--- START ---

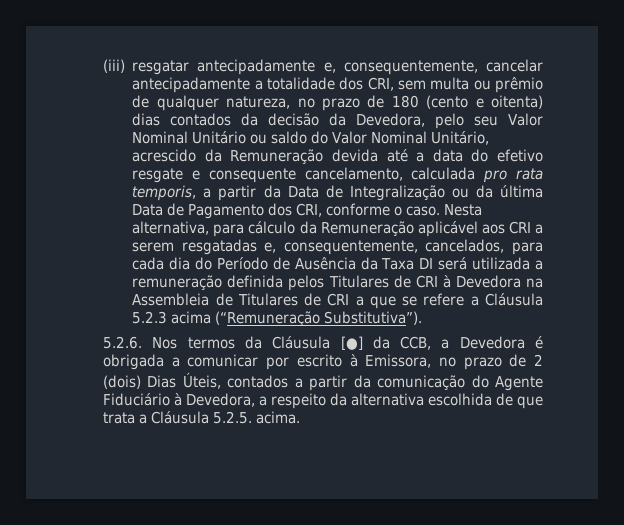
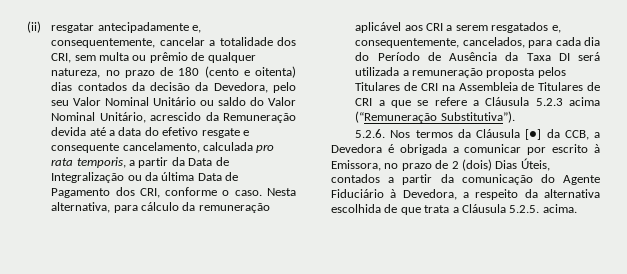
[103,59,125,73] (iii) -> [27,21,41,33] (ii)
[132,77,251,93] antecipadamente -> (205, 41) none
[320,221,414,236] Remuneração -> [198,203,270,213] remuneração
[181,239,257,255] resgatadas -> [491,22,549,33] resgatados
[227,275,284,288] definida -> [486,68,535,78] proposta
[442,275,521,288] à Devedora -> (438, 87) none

--- END ---
--- START ---

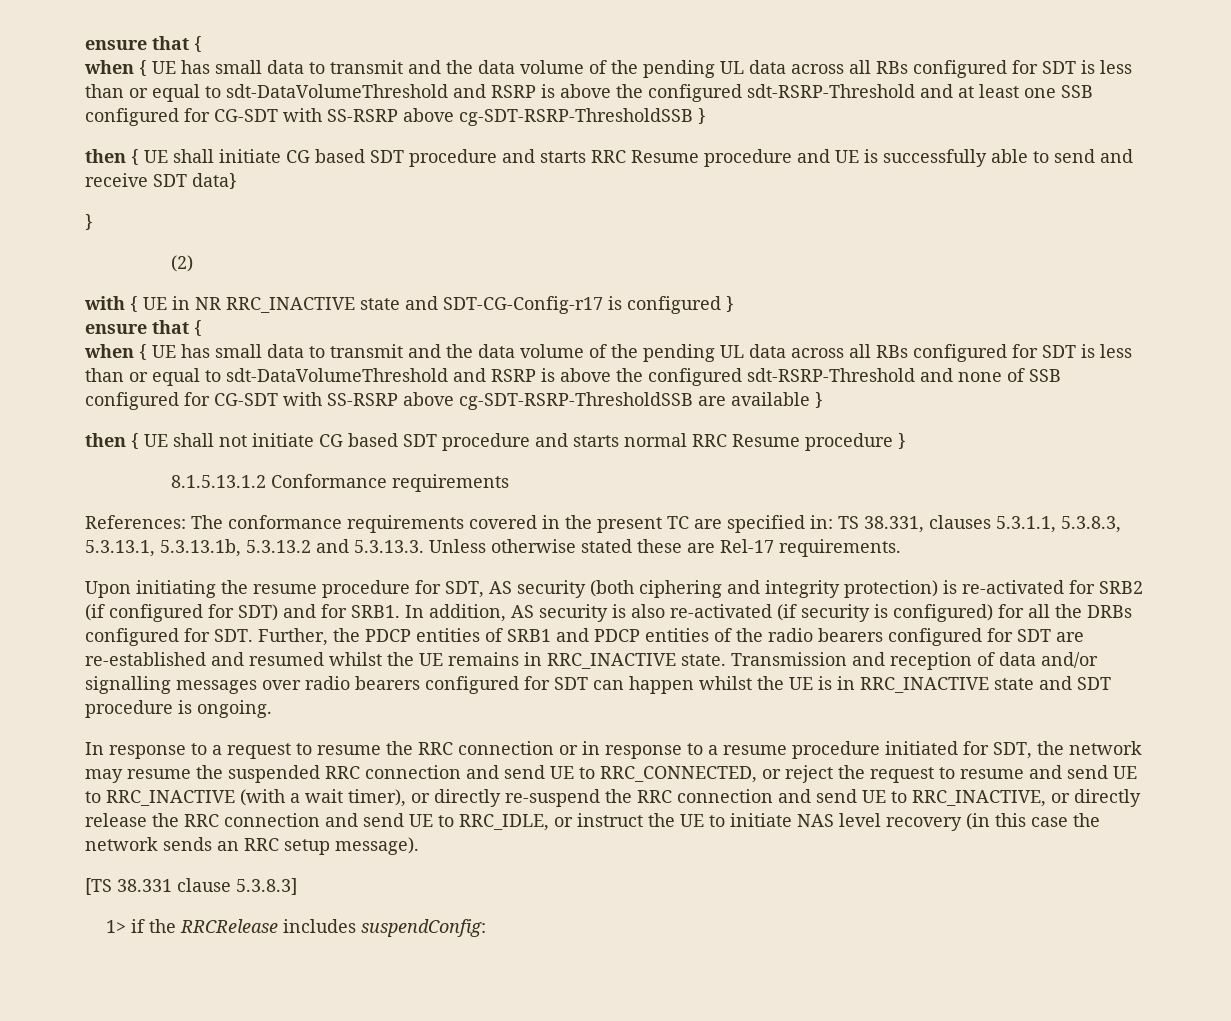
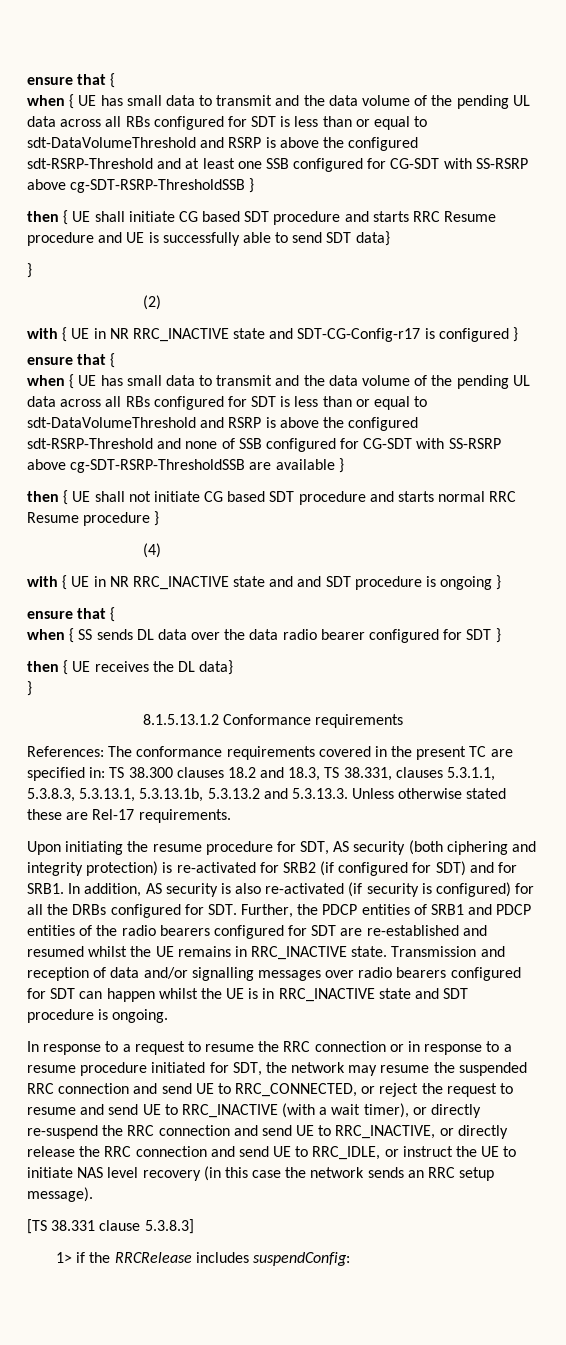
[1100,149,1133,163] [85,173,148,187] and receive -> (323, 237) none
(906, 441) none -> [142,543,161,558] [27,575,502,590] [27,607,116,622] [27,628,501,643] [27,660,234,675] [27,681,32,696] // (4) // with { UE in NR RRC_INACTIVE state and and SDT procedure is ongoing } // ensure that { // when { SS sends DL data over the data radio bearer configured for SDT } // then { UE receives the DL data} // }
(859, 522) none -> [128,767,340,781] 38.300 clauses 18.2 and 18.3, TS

--- END ---

• TASK GOAL: Within the material above, the line with "[103,59,125,73] (iii) -> [27,21,41,33] (ii)" opens the range and the line with "[442,275,521,288] à Devedora" closes it; reproduce that range word for word.

• SOLUTION FOR THIS TASK:
[103,59,125,73] (iii) -> [27,21,41,33] (ii)
[132,77,251,93] antecipadamente -> (205, 41) none
[320,221,414,236] Remuneração -> [198,203,270,213] remuneração
[181,239,257,255] resgatadas -> [491,22,549,33] resgatados
[227,275,284,288] definida -> [486,68,535,78] proposta
[442,275,521,288] à Devedora -> (438, 87) none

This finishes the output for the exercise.